The morphologies of endodermal organs in s445 mutant larvae. Tg(gutGFP)^s854 expression in wild-type (A and C) and s445 mutant (B and D) larvae at 80 (A and B) and 120 (C and D) hpf. Ventral views, anterior to the top. (A and B) At 80 hpf, the exocrine pancreas is thinner in s445 mutant larvae. (C and D) By 120 hpf, the exocrine pancreas has degenerated in s445 mutant larvae. L, liver; P, pancreas; Sb, swim bladder.

The intrahepatic biliary network differentiates properly in s445 mutant larvae. Projected confocal images of the liver at 80 hpf. Wild-type (A) and s445 mutant (B) Tg(Tp1-MmHbb:EGFP)^um14 larvae visualized for GFP expression. There is no difference in Tg(Tp1-MmHbb:EGFP)^um14 expression at 80 hpf, suggesting that biliary epithelial cells differentiate properly in s445 mutant larvae. Ventral views, anterior to the top.

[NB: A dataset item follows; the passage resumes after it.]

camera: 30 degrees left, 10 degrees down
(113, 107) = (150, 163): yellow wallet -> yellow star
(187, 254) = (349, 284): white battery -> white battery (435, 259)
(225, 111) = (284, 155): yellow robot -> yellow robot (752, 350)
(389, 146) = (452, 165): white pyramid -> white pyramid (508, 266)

Phenocopy of the s445 mutant phenotype by morpholino antisense oligonucleotides. (A–F) Lateral views of wild-type control (A and B), snapc4 MO(A) injected (C and D), and snapc4 MO(B) injected (E and F) larvae at 120 hpf. Tg(ela3l:EGFP)^gz15 expression is shown in B, D, and F. snapc4 MO(A) injected larvae show an identical phenotype to that of s445 mutant larvae. Lateral views, anterior to the left (A, C and E) or the right (B, D and F). (G) Schematic of snapc4 morpholino target locations. MO(A) is designed to target the splice junction prior to the Snapc2 binding domain. MO(B) is designed to target the splice junction prior to the Myb DNA binding domain. MO(C) is designed to target the translation initiation site. (H) Reverse transcriptase-PCR analysis shows that snapc4 mRNA was truncated in snapc4 MO(B) injected larvae.